3: “Long term care insurance is the best way to pay”
Monthly costs average $3,861 for home health aides, $3,628 for assisted living and $7,698 for private nursing home rooms. With costs that high, clients often assume long-term care insurance is the best funding vehicle (or that any planning is futile).
“There are so many other ways to help clients prepare,” says Clark. “If you look into asset-based products, you can reposition those dollars whether they need LTC or not.”
Many clients can’t stomach paying a few thousand dollars per year for a policy they may never use — but plenty of hybrid life insurance policies allow them to use their death benefits early for long term care.

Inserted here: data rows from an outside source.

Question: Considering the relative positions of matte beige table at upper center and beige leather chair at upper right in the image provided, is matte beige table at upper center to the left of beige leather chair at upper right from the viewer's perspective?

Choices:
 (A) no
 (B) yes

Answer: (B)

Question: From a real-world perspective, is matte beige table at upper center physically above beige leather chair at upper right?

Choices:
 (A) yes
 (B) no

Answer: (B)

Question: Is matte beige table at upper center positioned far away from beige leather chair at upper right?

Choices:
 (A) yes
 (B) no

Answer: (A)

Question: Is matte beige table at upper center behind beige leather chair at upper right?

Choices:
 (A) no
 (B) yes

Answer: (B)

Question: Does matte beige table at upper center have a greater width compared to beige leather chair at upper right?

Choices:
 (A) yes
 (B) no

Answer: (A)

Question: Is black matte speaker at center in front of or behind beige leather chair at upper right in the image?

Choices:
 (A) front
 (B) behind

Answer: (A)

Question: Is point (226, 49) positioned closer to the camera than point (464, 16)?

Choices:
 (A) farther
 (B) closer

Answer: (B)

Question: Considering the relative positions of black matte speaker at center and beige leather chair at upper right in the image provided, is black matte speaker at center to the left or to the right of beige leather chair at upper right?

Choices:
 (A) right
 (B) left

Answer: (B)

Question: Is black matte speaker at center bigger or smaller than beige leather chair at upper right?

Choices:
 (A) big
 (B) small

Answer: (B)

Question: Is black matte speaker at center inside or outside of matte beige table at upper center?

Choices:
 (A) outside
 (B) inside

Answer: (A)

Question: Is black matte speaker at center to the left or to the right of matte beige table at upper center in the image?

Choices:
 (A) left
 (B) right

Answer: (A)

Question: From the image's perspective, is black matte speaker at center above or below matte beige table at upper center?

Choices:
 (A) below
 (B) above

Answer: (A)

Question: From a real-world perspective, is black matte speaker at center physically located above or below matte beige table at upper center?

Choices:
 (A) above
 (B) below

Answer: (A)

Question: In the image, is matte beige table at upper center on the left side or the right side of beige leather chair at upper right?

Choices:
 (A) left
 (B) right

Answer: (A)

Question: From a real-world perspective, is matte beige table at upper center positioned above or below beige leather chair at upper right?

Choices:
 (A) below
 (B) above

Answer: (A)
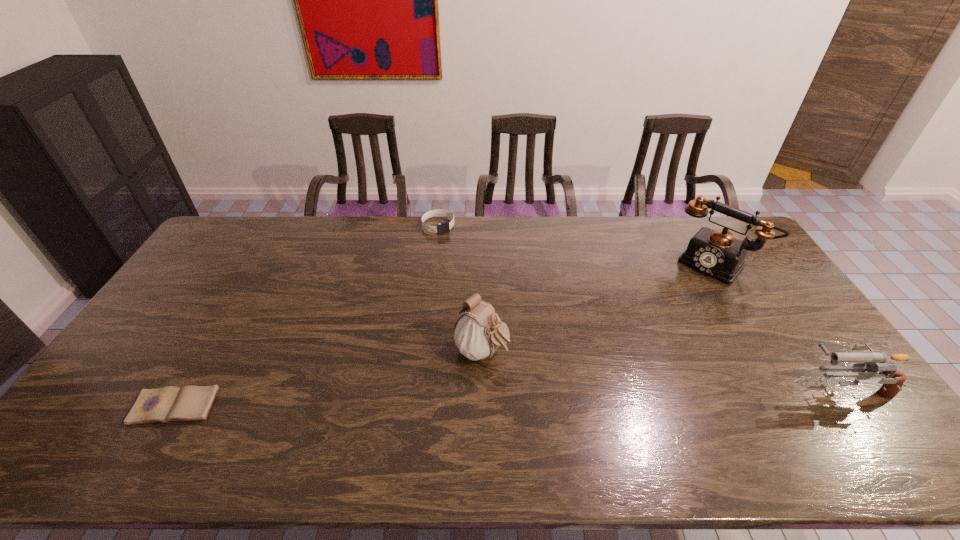
You are a GUI agent. You are given a task and a screenshot of the screen. Output one action in this format:
    pyautogui.click(x=<x>, y=<y>)
    Task: Click on the blank space that satisfies the following two spatial constraints: 1. on the front side of the telephone; 2. at the barrel end of the gun
    The image size is (960, 540).
    Given the screenshot: What is the action you would take?
    pyautogui.click(x=793, y=388)

Find the location of a particular element. blank space that satisfies the following two spatial constraints: 1. on the front side of the farthest object; 2. on the right side of the third object from left to right is located at coordinates (423, 352).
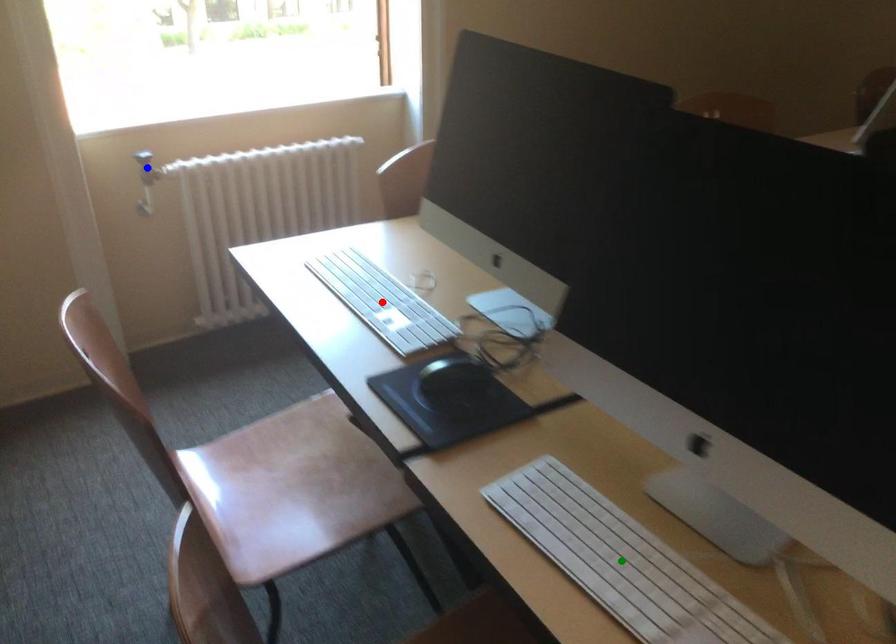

4: ”My family will take care of me”
“Among clients with children, about half who say their kids will take care of them haven’t had a heart-to-heart about what that would really mean,” says Clark.
Adult children usually have full-time jobs and families of their own, and spouses may be unable to handle the physical demands of full-time care.
It’s not totally unrealistic to expect help from family members. It just takes more planning (and money) than most people realize. Given the time and effort required, a caretaker will still need funding to offset the loss of income by going part-time or leaving work altogether. For advisors, this means a deeper dive into flexible funding strategies – a reverse mortgage over a reimbursement-based insurance policy, for instance.
5: “I’ll run out of money in a nursing home”
While an extended nursing home stay can drain a retiree’s assets, longevity isn’t the risk it’s made out to be.
“It’s rare to see someone lasting five or more years once they check into a facility, and Social Security and supplemental investments are usually enough to cover those costs,” says Eric Aanes, president and founder of Titus Wealth Management. “Where we see the greatest risk is when a couple has between $500,000 and $1 million in assets, and one of them spends an extended period of time in a skilled nursing facility.”
Some couples who overestimate their costs end up making rash decisions, however – even selling their homes.
6: “In-home care is more affordable than assisted living”
Most people want to age in place, and many assume in-home care will be cheaper than assisted living – seemingly a win-win.
“That’s a real fallacy, and it’s been our experience that people who can’t do the activities of daily living need to move out of the home altogether because the costs of care become so prohibitive,” says Aanes. For errands and occasional help around the house, a part-time home aide may make sense. But when a client or their loved one needs help cooking, cleaning, bathing and toileting, “the costs become so astronomical that the idea of staying in their home doesn’t last very long,” says Aanes.